▼▼▼
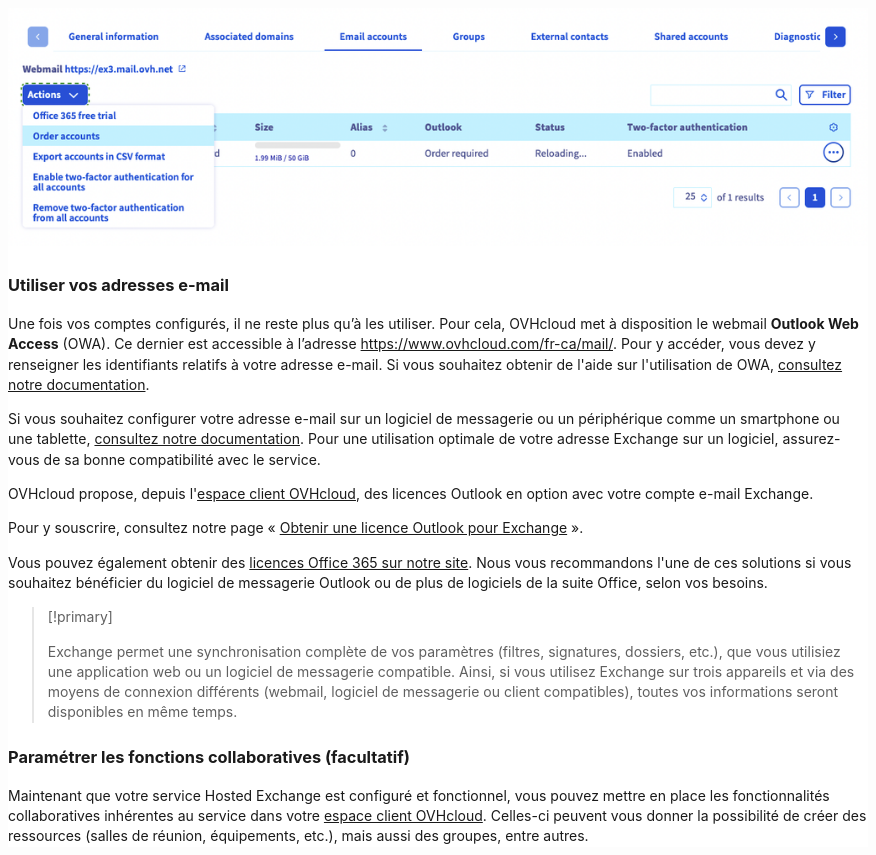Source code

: ![Ajout d'un compte](images/first-steps-hosted-exchange-add-account.png)

### Utiliser vos adresses e-mail

Une fois vos comptes configurés, il ne reste plus qu’à les utiliser. Pour cela, OVHcloud met à disposition le webmail **Outlook Web Access** (OWA). Ce dernier est accessible à l’adresse <https://www.ovhcloud.com/fr-ca/mail/>. Pour y accéder, vous devez y renseigner les identifiants relatifs à votre adresse e-mail. Si vous souhaitez obtenir de l'aide sur l'utilisation de OWA, [consultez notre documentation](/products/web-cloud-email-collaborative-solutions-microsoft-exchange).

Si vous souhaitez configurer votre adresse e-mail sur un logiciel de messagerie ou un périphérique comme un smartphone ou une tablette, [consultez notre documentation](/products/web-cloud-email-collaborative-solutions-microsoft-exchange). Pour une utilisation optimale de votre adresse Exchange sur un logiciel, assurez-vous de sa bonne compatibilité avec le service.

OVHcloud propose, depuis l'[espace client OVHcloud](https://ca.ovh.com/auth/?action=gotomanager&from=https://www.ovh.com/ca/fr/&ovhSubsidiary=qc), des licences Outlook en option avec votre compte e-mail Exchange.

Pour y souscrire, consultez notre page « [Obtenir une licence Outlook pour Exchange](/pages/web_cloud/email_and_collaborative_solutions/microsoft_exchange/office_outlook_license) ». 

Vous pouvez également obtenir des [licences Office 365 sur notre site](https://www.ovhcloud.com/fr-ca/collaborative-tools/microsoft-365/). Nous vous recommandons l'une de ces solutions si vous souhaitez bénéficier du logiciel de messagerie Outlook ou de plus de logiciels de la suite Office, selon vos besoins.

> [!primary]
>
> Exchange permet une synchronisation complète de vos paramètres (filtres, signatures, dossiers, etc.), que vous utilisiez une application web ou un logiciel de messagerie compatible.
> Ainsi, si vous utilisez Exchange sur trois appareils et via des moyens de connexion différents (webmail, logiciel de messagerie ou client compatibles), toutes vos informations seront disponibles en même temps.
>

### Paramétrer les fonctions collaboratives (facultatif)

Maintenant que votre service Hosted Exchange est configuré et fonctionnel, vous pouvez mettre en place les fonctionnalités collaboratives inhérentes au service dans votre [espace client OVHcloud](https://ca.ovh.com/auth/?action=gotomanager&from=https://www.ovh.com/ca/fr/&ovhSubsidiary=qc). Celles-ci peuvent vous donner la possibilité de créer des ressources (salles de réunion, équipements, etc.), mais aussi des groupes, entre autres.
▲▲▲
TASK TO COMPLETE: Each line from the first line of the material above through the line containing "### Utiliser vos adresses e-mail" is to be reproduced exactly, with both ends kept and pictures left out.

SOLUTION FOR THIS TASK:
Source code

: ![Ajout d'un compte](images/first-steps-hosted-exchange-add-account.png)

### Utiliser vos adresses e-mail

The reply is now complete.